Network: MTV; Genre: Reality/Comedy; Content Rating: TV-PG (some language and scatological humor); Available: DVD; Perspective: Contemporary (star range: 1 - 4);
Seasons Reviewed: Complete Series (3 seasons)
Just when you thought MTV was a lost cause, professional skateboarder Rob Dyrdek comes along and, armed with his best friend and bodyguard Big Black (aka Christopher Boyken), a skateboard, and a bulldog named Meaty, gives us a reason to tune in again. "Rob & Big" is a buddy comedy to end all buddy comedies. Cameras follow the duo living together in Dyrdek's Hollywood mansion off DC shoes royalties, with nothing to do all day except follow their every whim. This can include buying a mini-horse, attending a turtle racing tournament, trying to travel through time and trying to break a few world records.

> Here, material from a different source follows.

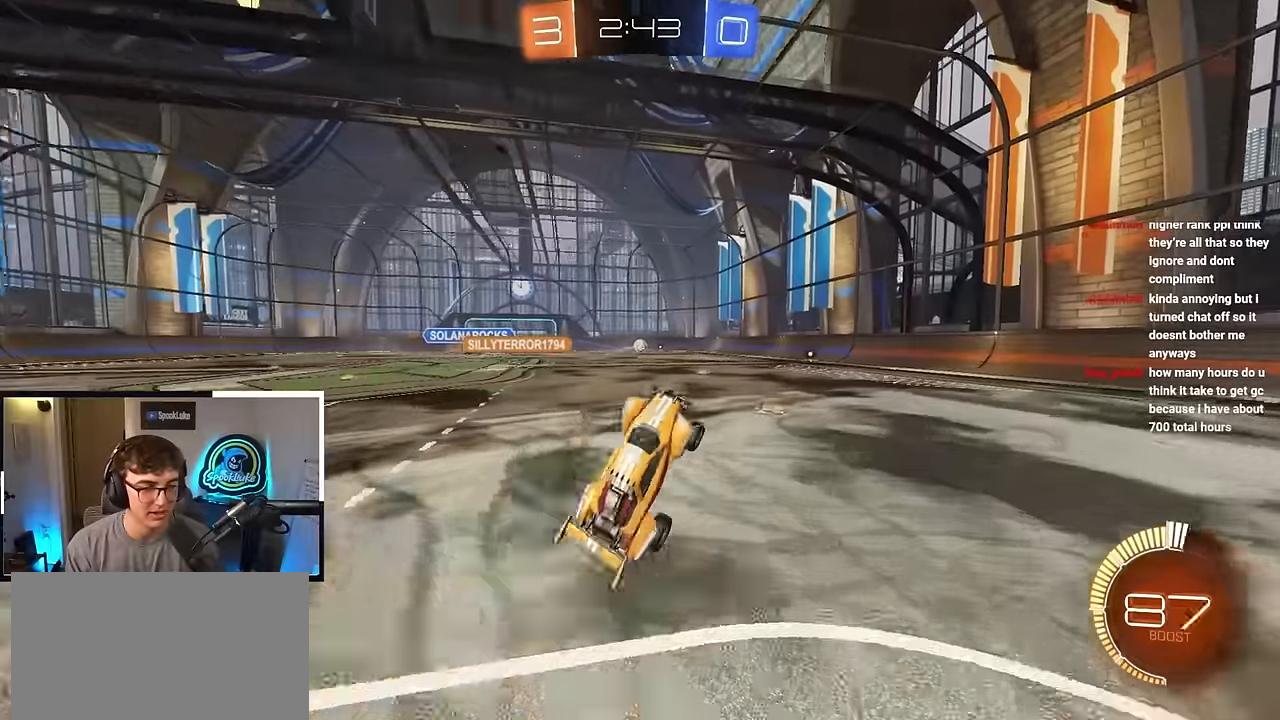
{"buttons": [], "left_stick": "center", "right_stick": "center", "events": []}
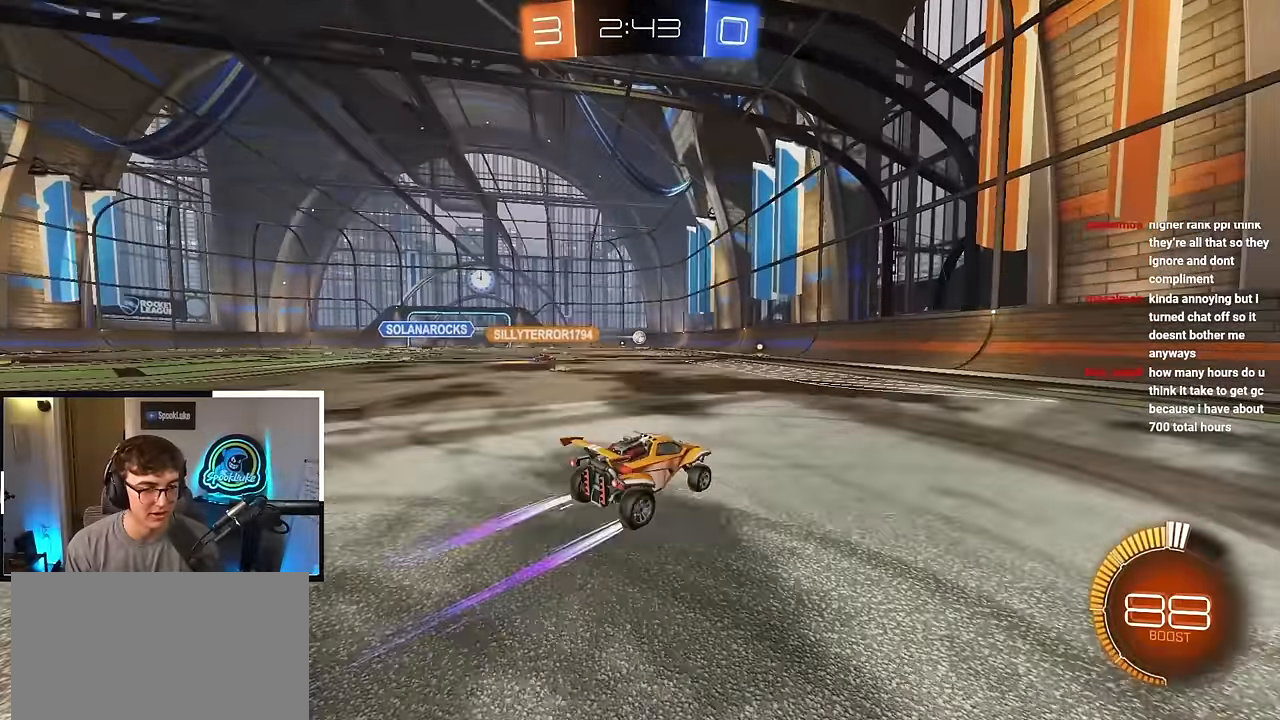
{"buttons": [], "left_stick": "center", "right_stick": "center", "events": []}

"The Osbournes" was groundbreaking, but ran out of steam quickly. "Daria" and "Sifl and Olly" where fun, but "Rob & Big" is from start to finish the best bit of business that MTV has offered us to date. I have never, on MTV or otherwise, seen a reality/comedy as original, creative and thoroughly entertaining as this one. Behold as the duo almost get blood from a turnip, turning everyday hobbies like flying helicopters and or being harassed by Spiderman on the Walk of Fame and spin them into little epic adventures. If the situations are at all staged or designed (and some are to perfect to not be) that doesn't nail the show down to a format. "Rob & Big" is at all times a free-wheeling, live-wire comic funhouse ride in which Rob & Big are up for anything. It certainly gets weird at times and there are a few misfires in the hijinks (Rob & Big audition to be cereal box models), but the show's anarchist energy and slacker wit never flags.
Unlike all of the corporate hipsters on MTV, it is refreshing to watch Rob and Big not trying to act cool. They truly don't appear to care what anyone thinks. They speak in their own shorthand, filled with quotable lines and infectious catchphrases. There is a rare and unexpected sweetness to the show. The interactions between Rob, Big, Meaty, Drama and everyone in their lives feels genuine. This may sound basic, but it's something almost unheard of on MTV or in the reality genre. Imagine it: a reality show where the subjects are actually likable! And in the case of "Rob & Big", lovable.
Most episodes involve Rob & Big simply finding something to do with their days. Other episodes shift in to "Penn & Teller: Bulls***" area where the two find themselves dealing with stuff like mail order time machines, psychics and lie detectors. In one, Rob finds a "do do" in the pool and turns his house into a full scale security fortress, and arming himself with a net gun in an attempt to capture the culprit. In another, he dons a blonde wig, giant sunglasses and a white sport jacket to become Bobby Light. Bobby shoots a music video about Dirty Girls in which Dyrdek waves a flashlight necklace and Big for some reason spends the entire video sitting on the toilet.
"Rob & Big" doesn't have the surreal polish of "The Hills" or "Laguna Beach" and it's guerilla, scattershot style works for it. The show is a firecracker, edited (or wrangled together) into the most satisfying 30 minutes reality cameras have documented. If it isn't quite perfection, it proves that with a little imagination, you can get something out of nothing. "Celebreality" shows are never, ever, this much fun. Long live "Rob & Big", a little cult show that created it's own universe and gave us the first reality/comedy that actually is funny. But it's not just funny, it's a riot. Highly recommended.